### Job item:
Your copy should match the records exactly, apart from the pictures, which stay out.

Before-and-after change data
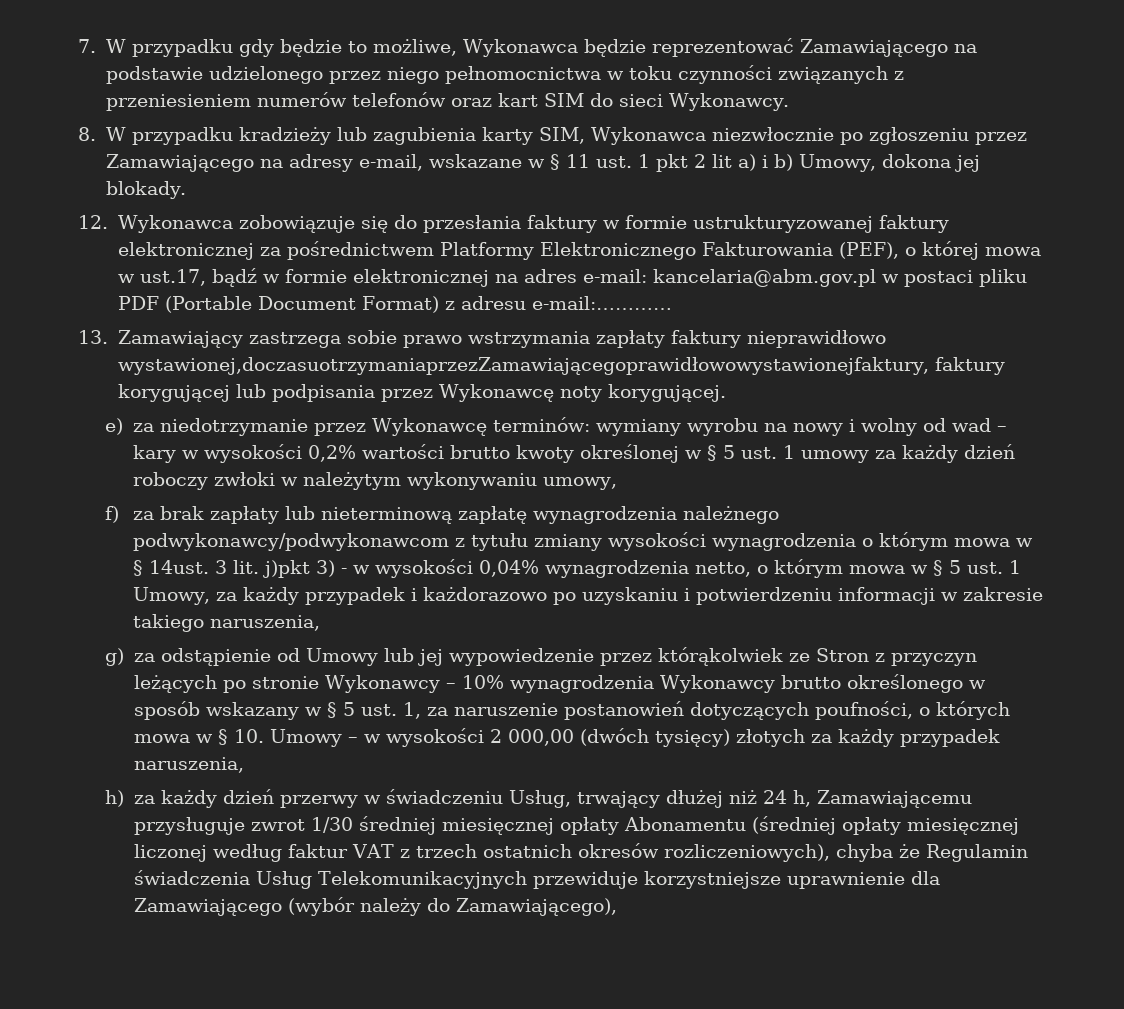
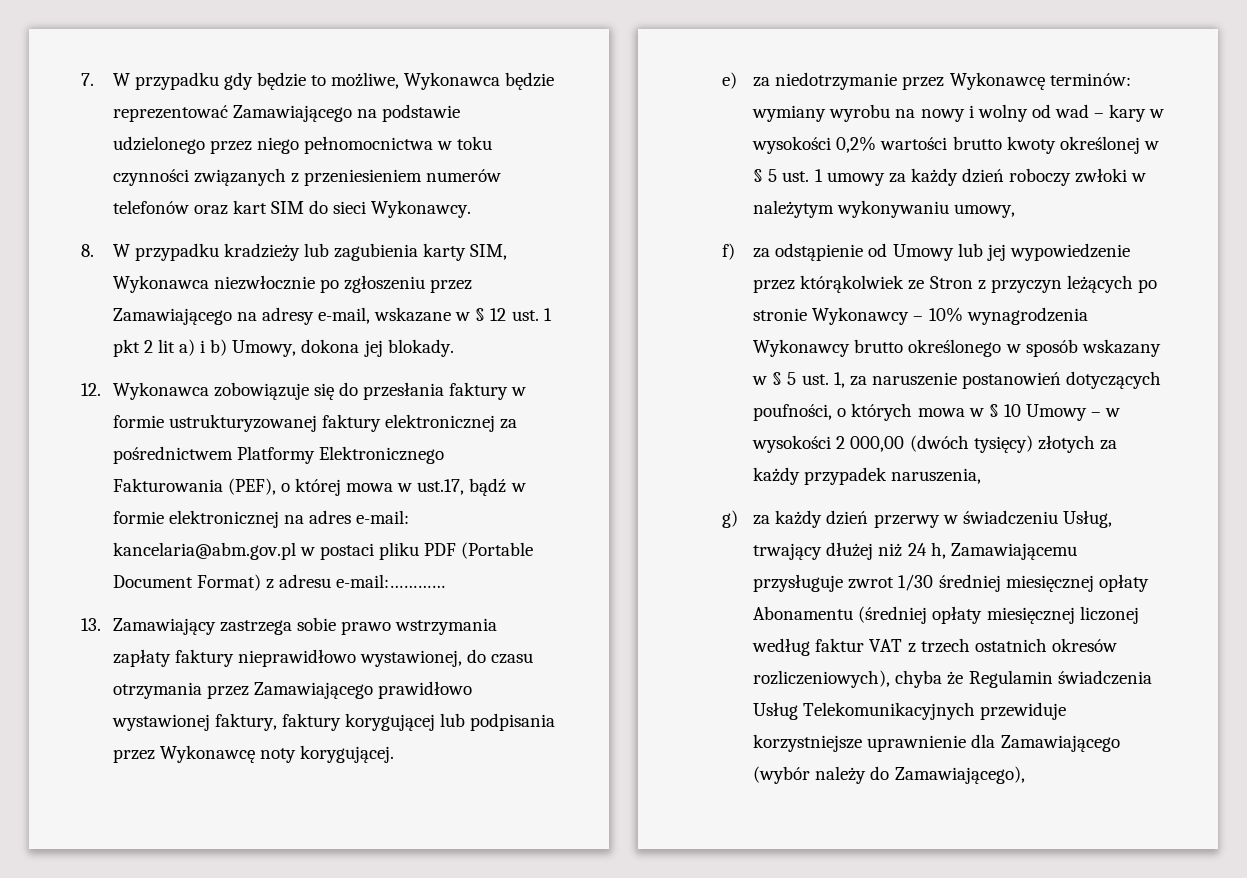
[565,154,590,168] 11 -> [490,308,507,321] 12
[117,357,930,375] wystawionej,doczasuotrzymaniaprzezZamawiającegoprawidłowowystawionejfaktury, -> [359,649,534,667] [112,681,472,699] [111,713,277,731] wystawionej, do czasu otrzymania przez Zamawiającego prawidłowo wystawionej faktury,
[159,506,779,524] [132,532,1033,551] [132,559,1021,578] [132,587,1044,605] [132,614,320,632] [105,648,155,666] brak zapłaty lub nieterminową zapłatę wynagrodzenia należnego podwykonawcy/podwykonawcom z tytułu zmiany wysokości wynagrodzenia o którym mowa w § 14ust. 3 lit. j)pkt 3) - w wysokości 0,04% wynagrodzenia netto, o którym mowa w § 5 ust. 1 Umowy, za każdy przypadek i każdorazowo po uzyskaniu i potwierdzeniu informacji w zakresie takiego naruszenia, // g) za -> (771, 253) none
[233,729,264,743] 10. -> [1003,404,1021,417] 10
[105,790,125,807] h) -> [721,510,738,528] g)

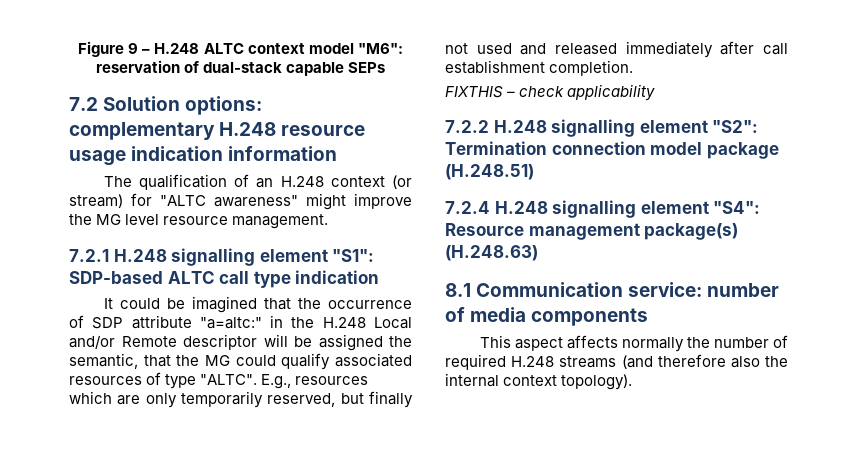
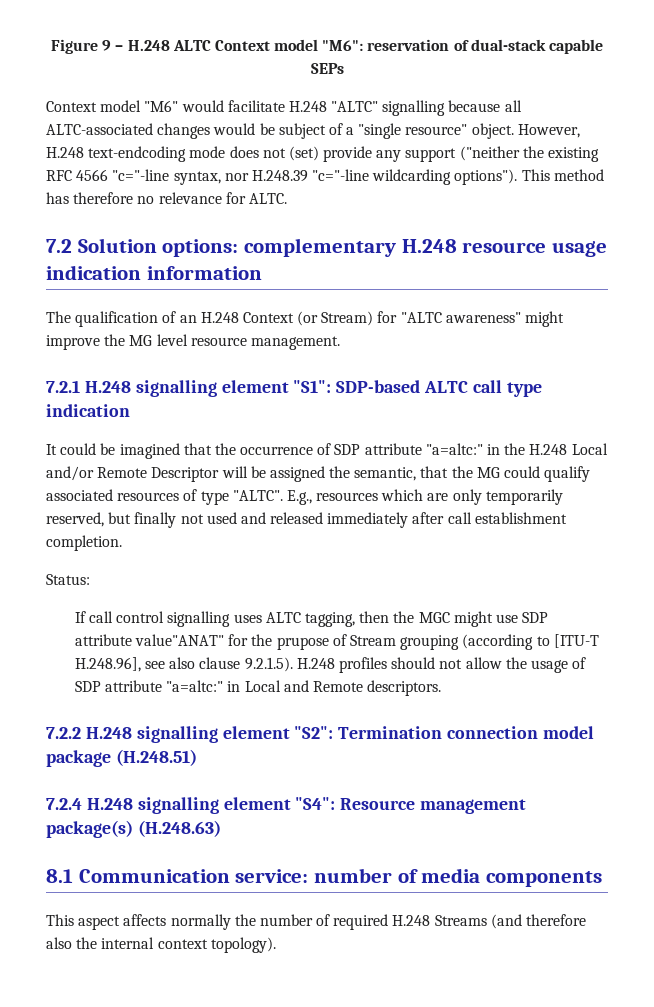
[247,43,305,54] context -> [214,40,270,51] Context
(386, 67) none -> [46,100,522,116] [46,123,580,139] [46,146,600,162] [46,169,604,185] [46,192,287,204] // Context model "M6" would facilitate H.248 "ALTC" signalling because all ALTC-associated changes would be subject of a "single resource" object. However, H.248 text-endcoding mode does not (set) provide any support ("neither the existing RFC 4566 "c="-line syntax, nor H.248.39 "c="-line wildcarding options"). This method has therefore no relevance for ALTC.
[330,175,412,189] [69,194,123,208] context (or stream) -> [242,311,374,326] Context (or Stream)
[183,334,257,350] descriptor -> [151,467,220,482] Descriptor
[445,84,656,101] FIXTHIS – check applicability -> [46,574,90,585] [74,611,549,627] [74,634,599,650] [74,657,587,673] [74,680,442,696] Status: // If call control signalling uses ALTC tagging, then the MGC might use SDP attribute value"ANAT" for the prupose of Stream grouping (according to [ITU-T H.248.96], see also clause 9.2.1.5). H.248 profiles should not allow the usage of SDP attribute "a=altc:" in Local and Remote descriptors.
[559,356,617,368] streams -> [434,915,487,926] Streams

### Output for this task:
[565,154,590,168] 11 -> [490,308,507,321] 12
[117,357,930,375] wystawionej,doczasuotrzymaniaprzezZamawiającegoprawidłowowystawionejfaktury, -> [359,649,534,667] [112,681,472,699] [111,713,277,731] wystawionej, do czasu otrzymania przez Zamawiającego prawidłowo wystawionej faktury,
[159,506,779,524] [132,532,1033,551] [132,559,1021,578] [132,587,1044,605] [132,614,320,632] [105,648,155,666] brak zapłaty lub nieterminową zapłatę wynagrodzenia należnego podwykonawcy/podwykonawcom z tytułu zmiany wysokości wynagrodzenia o którym mowa w § 14ust. 3 lit. j)pkt 3) - w wysokości 0,04% wynagrodzenia netto, o którym mowa w § 5 ust. 1 Umowy, za każdy przypadek i każdorazowo po uzyskaniu i potwierdzeniu informacji w zakresie takiego naruszenia, // g) za -> (771, 253) none
[233,729,264,743] 10. -> [1003,404,1021,417] 10
[105,790,125,807] h) -> [721,510,738,528] g)

[247,43,305,54] context -> [214,40,270,51] Context
(386, 67) none -> [46,100,522,116] [46,123,580,139] [46,146,600,162] [46,169,604,185] [46,192,287,204] // Context model "M6" would facilitate H.248 "ALTC" signalling because all ALTC-associated changes would be subject of a "single resource" object. However, H.248 text-endcoding mode does not (set) provide any support ("neither the existing RFC 4566 "c="-line syntax, nor H.248.39 "c="-line wildcarding options"). This method has therefore no relevance for ALTC.
[330,175,412,189] [69,194,123,208] context (or stream) -> [242,311,374,326] Context (or Stream)
[183,334,257,350] descriptor -> [151,467,220,482] Descriptor
[445,84,656,101] FIXTHIS – check applicability -> [46,574,90,585] [74,611,549,627] [74,634,599,650] [74,657,587,673] [74,680,442,696] Status: // If call control signalling uses ALTC tagging, then the MGC might use SDP attribute value"ANAT" for the prupose of Stream grouping (according to [ITU-T H.248.96], see also clause 9.2.1.5). H.248 profiles should not allow the usage of SDP attribute "a=altc:" in Local and Remote descriptors.
[559,356,617,368] streams -> [434,915,487,926] Streams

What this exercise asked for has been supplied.